Продолжи текст о выборе сексуального образа для парней, начав сразу после его последнего предложения.

* Исходный текст

● ● ● ● ● ● ●

# Общий раздел > Чувства > Секс и страсть >  Мужская сексуальность

## Irina

*Не каждый мужчина до конца понимает, чего он хочет от своей сексуальности. Список правил, которые должны помочь в будущей жизни.*

*Выбор сексуального образа для парней.*

После того как ты поработал над своим внешним видом и более-менее подготовился к встрече со своими первыми пассиями теоретически, предстоит самое главное: определиться со своим жизненным имиджем, типа, каким ты будешь по жизни. Решать нужно самому и все дальнейшие тренировки вести с уклоном в нужную сторону. Конечно, ты вправе слушать друзей, предков, подстраиваться под кумиров или читать умные книги, но это ровным счётом бесполезно, если сам не дашь себе сексуальное определение на всю оставшуюся жизнь. Прикинь, кто как не ты лучше всего знает тебя? Это логика брат, а спорить с ней не просто глупо – конкретно глупо. Так что придумай себе сексуальный образ по нраву и придерживайся его по жизни всегда. В этом случае тебе не придётся прогибаться под кого-то, поскольку ты все время будешь лежать сверху, не беря во внимание позу «Наездница», когда девчонка сверху. Вот несколько жизненных характеров, они в принципе стандартные, но даже среди них можешь найти наиболее подходящий и определиться. Хотя в этом вопросе лучше каждому решать самостоятельно.

● ● ● ● ● ● ●

* Исходные записи
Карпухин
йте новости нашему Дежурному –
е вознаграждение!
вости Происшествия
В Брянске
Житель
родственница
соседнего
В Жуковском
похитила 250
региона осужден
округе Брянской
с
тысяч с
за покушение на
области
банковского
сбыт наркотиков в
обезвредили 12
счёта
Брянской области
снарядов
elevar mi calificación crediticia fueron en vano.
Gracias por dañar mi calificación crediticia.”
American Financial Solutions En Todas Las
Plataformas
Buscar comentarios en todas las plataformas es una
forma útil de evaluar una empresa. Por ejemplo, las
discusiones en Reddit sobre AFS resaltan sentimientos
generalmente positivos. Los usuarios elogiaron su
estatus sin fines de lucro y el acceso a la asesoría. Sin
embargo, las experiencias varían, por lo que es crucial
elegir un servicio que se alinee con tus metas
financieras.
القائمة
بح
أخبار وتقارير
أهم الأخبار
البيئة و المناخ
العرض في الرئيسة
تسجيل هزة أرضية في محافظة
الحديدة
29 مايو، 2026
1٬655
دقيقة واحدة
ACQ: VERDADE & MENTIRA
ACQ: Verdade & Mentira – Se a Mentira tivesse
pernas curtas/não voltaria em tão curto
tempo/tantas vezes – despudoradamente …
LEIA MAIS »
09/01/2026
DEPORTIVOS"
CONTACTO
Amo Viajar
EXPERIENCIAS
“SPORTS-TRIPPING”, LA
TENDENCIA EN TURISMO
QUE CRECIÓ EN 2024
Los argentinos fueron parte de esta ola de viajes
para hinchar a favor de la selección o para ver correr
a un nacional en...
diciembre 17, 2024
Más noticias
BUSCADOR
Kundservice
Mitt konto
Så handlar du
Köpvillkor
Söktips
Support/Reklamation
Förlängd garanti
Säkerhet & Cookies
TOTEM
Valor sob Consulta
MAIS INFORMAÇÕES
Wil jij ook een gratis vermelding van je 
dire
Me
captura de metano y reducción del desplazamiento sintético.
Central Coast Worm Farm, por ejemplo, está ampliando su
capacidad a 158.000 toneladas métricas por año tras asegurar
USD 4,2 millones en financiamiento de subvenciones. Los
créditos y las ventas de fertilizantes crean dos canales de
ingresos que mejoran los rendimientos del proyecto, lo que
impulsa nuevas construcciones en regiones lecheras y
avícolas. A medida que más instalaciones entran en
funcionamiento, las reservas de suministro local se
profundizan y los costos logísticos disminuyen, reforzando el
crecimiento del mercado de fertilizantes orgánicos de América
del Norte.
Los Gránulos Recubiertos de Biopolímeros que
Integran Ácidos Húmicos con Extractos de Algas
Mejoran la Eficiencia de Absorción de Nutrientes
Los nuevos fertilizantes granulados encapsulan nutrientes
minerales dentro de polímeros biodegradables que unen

● ● ● ● ● ● ●

* Итог работы
*- центровой*

Тот человек, о ком мы с тобой говорили на протяжении всей этой главы, то есть парень производящий впечатление идеального во всем. Он способен вытеснить из мозгов девчонки не только её бывших бой-френдов, но и будущих, причём на несколько лет вперед. Девчонкам однозначно присуще сравнивать своих парней и если каждый раз пальму первенства занимаешь ты, вниманием тебя никто никогда не обойдет. Ты обкладываешь свою пассию со всех сторон, заполняя все её жизненное пространство. Такое чревато последствиями, но при грамотном раскладе мне всегда удавалось добиться своего – а чем ты хуже? Естественно в то время частенько перепадало в бубен от всяких завистников, что не могли соперничать в некоторых вопросах, но это издержки, к которым следует готовиться заранее. Больше скажу, «в бубен» - это цветочки, ибо всегда существует множество давлений иного рода, зато бонусов при таком сексуальном образе множество. Теперь понимаешьзачем было заниматься собственной конституцией в смысле спортом – правильно, не только чтобы привлекать окружающих самочек, но и чтобы отстоять их и свое достоинство с честью.

*- левый*

«Левый» - он везде левый, то есть эдакий человек со стороны, загадочный во всем и умеющий напустить туману даже на самый пустячный разговор… Левый образ парня романтичен, непредсказуем, он для каждой встречи готовит какое-нибудь новое словесное блюдо типа «лапши» и всегда под разными соусами. «Левый» никогда не подпускает к себе девчонку, стараясь держать её на расстоянии, поэтому тяга к нему с каждым днем усиливается, ведь надкусить запретный плод хочется больше всего. Загадочность позволяет подружке самой рисовать твой образ в собственных мозгах, тебе же останется только дорисовывать в нужных местах. Вот только соблюдать кодекс чести следует и здесь, ибо даже самой привязанной девчонке необходимо изредка давать какой-нибудь бонус, дабы она не поняла, что это совсем не спагетти, а самая настоящая лапша. Зато «Левым» можно легко встречаться с подружками на нескольких фронтах (речь не идёт о сексе): малое количество информации о себе позволяет долгое время оставаться неразоблаченным.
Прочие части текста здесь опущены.